Improving Active Learning with a Bayesian Representation of Epistemic Uncertainty
This work addresses the problem of improving active learning efficiency for researchers and practitioners by offering a novel uncertainty representation, though it appears incremental as it builds on existing theories.
The paper tackled the challenge of distinguishing epistemic and aleatoric uncertainty in active learning by proposing a combination of probability and possibility theories, leading to new strategies that showed strong performance in GP-based classification tasks on simulated and real datasets.

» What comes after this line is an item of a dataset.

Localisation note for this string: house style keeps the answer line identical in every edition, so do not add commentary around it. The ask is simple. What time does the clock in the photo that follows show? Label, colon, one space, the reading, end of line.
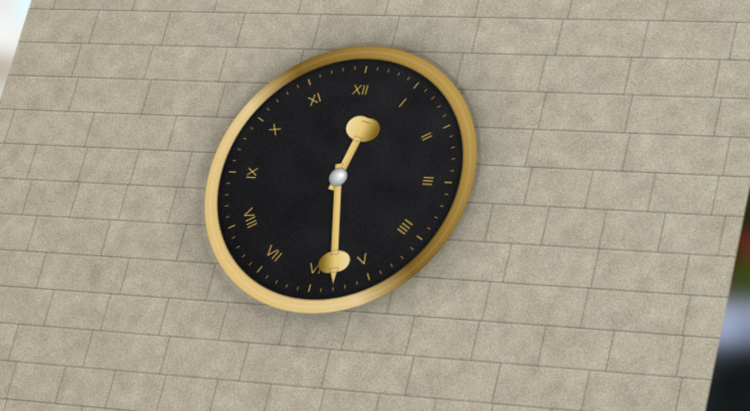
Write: 12:28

A popular strategy for active learning is to specifically target a reduction in epistemic uncertainty, since aleatoric uncertainty is often considered as being intrinsic to the system of interest and therefore not reducible. Yet, distinguishing these two types of uncertainty remains challenging and there is no single strategy that consistently outperforms the others. We propose to use a particular combination of probability and possibility theories, with the aim of using the latter to specifically represent epistemic uncertainty, and we show how this combination leads to new active learning strategies that have desirable properties. In order to demonstrate the efficiency of these strategies in non-trivial settings, we introduce the notion of a possibilistic Gaussian process (GP) and consider GP-based multiclass and binary classification problems, for which the proposed methods display a strong performance for both simulated and real datasets.